Свой сценический экзамен она сдала в 1947 г., дебютируя в роли Балладины на сцене Тестра «Выбжеже» в Гдыне. Режиссером был ее директор, педагог и мастер Иво Галь, который, как она утверждает, и сделал из нее актрису. Играя эту свою любимую роль, к которой позднее не раз возвращалась, она «приглянулась» Адольфу Шифману, маститому режиссеру, знающему толк в талантливых актерах. Он то и пригласил ее в 1948 г. на одну из лучших варшавских сцен – в театр «Польский». Она начала там с роли Дианы в «Фантазиях» Ю. Словацкого, дублируя саму (вдумайтесь!) Эльжбету Барщевскую. Вообще ее первые годы в «Польском» обещали грандиозный и длительный успех. В классике она играла почти одних только королев: Ядвигу в «Ордене Крестоносцев», Бону в «Поляки не гуси» (и это на смену со знаменитой в то время Романувной!), Елизавету в «Елизавета – королева Англии», Маргариту в «Ричарде III» (но это уже в театре «Повшехном»).

 
 
 

В свой, как она говорит, «варшавский период», который длился с начала 60-х до середины 70-х годов, реализовались все ее юношеские мечты. Она стала известной актрисой, сыграв много – до тридцати ролей, работая с такими известными режиссерами, как: Бардини, Шлетыньский, Вощерович, Варминьский, Коженёвский. По ее словам, у нее не было тогда любимых ролей, были любимые партнеры. Каждого из них она старалась понять и принять, и это ей, как правило, удавалось. Может быть потому, что по натуре она была доброжелательной и открытой, обладала юмором и большой долей самоиронии, что, в общем-то, нетипично в актерской среде. Но тот, рядом с которым ей всегда хотелось быть, появился немного позднее. Анджей Шалявский, до сих пор оплакиваемый ею, стал ее партнером на сцене и в жизни на долгие годы.

::::

ЗАДАНИЯ ДЛЯ ВЫПОЛНЕНИЯ:
1 – Перечислите всех режиссеров, с которыми, согласно отрывку об актрисе, она работала в «варшавский период».
2 – Ответьте на вопросы по отрывку об актрисе:
(a) В каком году и в какой роли она дебютировала на сцене?
(b) В какой театр пригласил ее Адольф Шифман в 1948 г.?
(c) Кто стал ее партнером на сцене и в жизни на долгие годы?
3 – Верните из отрывка об актрисе фрагмент между словами «В свой, как» и «на долгие годы.» включительно, сохранив текст дословно.

::::

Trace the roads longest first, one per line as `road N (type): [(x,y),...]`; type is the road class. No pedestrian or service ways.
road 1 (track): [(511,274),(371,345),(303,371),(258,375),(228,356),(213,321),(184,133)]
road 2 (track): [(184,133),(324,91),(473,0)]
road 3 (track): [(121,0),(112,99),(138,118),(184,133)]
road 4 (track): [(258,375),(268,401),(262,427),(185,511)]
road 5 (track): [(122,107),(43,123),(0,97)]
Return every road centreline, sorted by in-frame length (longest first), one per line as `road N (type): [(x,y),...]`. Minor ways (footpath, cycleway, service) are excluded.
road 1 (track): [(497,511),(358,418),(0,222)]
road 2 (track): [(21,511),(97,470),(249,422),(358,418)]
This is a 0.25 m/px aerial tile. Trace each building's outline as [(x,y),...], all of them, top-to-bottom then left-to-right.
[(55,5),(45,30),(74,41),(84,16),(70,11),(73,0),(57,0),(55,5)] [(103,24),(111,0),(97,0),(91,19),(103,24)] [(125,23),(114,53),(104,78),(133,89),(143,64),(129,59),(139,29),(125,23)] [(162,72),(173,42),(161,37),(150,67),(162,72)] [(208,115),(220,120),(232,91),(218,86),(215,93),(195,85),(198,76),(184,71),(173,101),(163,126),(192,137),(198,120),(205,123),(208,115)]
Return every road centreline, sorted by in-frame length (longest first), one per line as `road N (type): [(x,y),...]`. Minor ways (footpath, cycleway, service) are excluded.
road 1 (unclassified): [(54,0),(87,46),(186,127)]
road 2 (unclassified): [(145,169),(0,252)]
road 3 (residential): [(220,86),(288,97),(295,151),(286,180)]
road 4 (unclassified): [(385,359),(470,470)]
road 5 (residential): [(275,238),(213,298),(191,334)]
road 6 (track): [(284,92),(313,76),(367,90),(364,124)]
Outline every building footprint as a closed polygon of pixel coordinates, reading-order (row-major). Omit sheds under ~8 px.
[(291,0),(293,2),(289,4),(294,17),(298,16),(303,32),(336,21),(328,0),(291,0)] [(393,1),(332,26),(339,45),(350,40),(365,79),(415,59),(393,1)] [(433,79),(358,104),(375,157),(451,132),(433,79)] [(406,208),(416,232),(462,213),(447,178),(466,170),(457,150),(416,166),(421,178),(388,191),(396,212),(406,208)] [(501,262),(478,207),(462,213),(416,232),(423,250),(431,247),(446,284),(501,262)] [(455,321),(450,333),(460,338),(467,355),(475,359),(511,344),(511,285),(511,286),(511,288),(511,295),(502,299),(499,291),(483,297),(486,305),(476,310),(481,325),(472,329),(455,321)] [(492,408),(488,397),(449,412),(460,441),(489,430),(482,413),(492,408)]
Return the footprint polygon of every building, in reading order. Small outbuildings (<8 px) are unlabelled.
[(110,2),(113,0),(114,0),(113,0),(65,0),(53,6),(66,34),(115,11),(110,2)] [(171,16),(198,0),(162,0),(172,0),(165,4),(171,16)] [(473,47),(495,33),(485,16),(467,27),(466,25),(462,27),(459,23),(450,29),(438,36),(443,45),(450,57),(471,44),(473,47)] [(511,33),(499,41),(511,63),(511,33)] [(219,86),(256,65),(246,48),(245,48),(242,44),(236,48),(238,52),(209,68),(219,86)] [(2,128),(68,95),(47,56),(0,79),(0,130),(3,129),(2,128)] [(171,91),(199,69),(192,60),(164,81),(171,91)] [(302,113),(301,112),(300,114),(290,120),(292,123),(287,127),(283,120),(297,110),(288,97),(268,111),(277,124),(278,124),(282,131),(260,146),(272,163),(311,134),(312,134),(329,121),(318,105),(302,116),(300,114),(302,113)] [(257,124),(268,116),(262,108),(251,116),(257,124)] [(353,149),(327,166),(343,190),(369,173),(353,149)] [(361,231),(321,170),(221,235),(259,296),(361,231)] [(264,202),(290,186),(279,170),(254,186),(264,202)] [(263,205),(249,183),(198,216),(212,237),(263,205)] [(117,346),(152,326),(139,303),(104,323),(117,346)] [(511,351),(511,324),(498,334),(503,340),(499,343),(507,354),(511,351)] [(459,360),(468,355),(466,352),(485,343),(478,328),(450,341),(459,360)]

::::

ОТВЕТЫ К УПРАЖНЕНИЯМ:
1 – Бардини, Шлетыньский, Вощерович, Варминьский, Коженёвский.

2 –
(a) В 1947 г., в роли Балладины.
(b) В театр «Польский».
(c) Анджей Шалявский.

3 –
В свой, как она говорит, «варшавский период», который длился с начала 60-х до середины 70-х годов, реализовались все ее юношеские мечты. Она стала известной актрисой, сыграв много – до тридцати ролей, работая с такими известными режиссерами, как: Бардини, Шлетыньский, Вощерович, Варминьский, Коженёвский. По ее словам, у нее не было тогда любимых ролей, были любимые партнеры. Каждого из них она старалась понять и принять, и это ей, как правило, удавалось. Может быть потому, что по натуре она была доброжелательной и открытой, обладала юмором и большой долей самоиронии, что, в общем-то, нетипично в актерской среде. Но тот, рядом с которым ей всегда хотелось быть, появился немного позднее. Анджей Шалявский, до сих пор оплакиваемый ею, стал ее партнером на сцене и в жизни на долгие годы.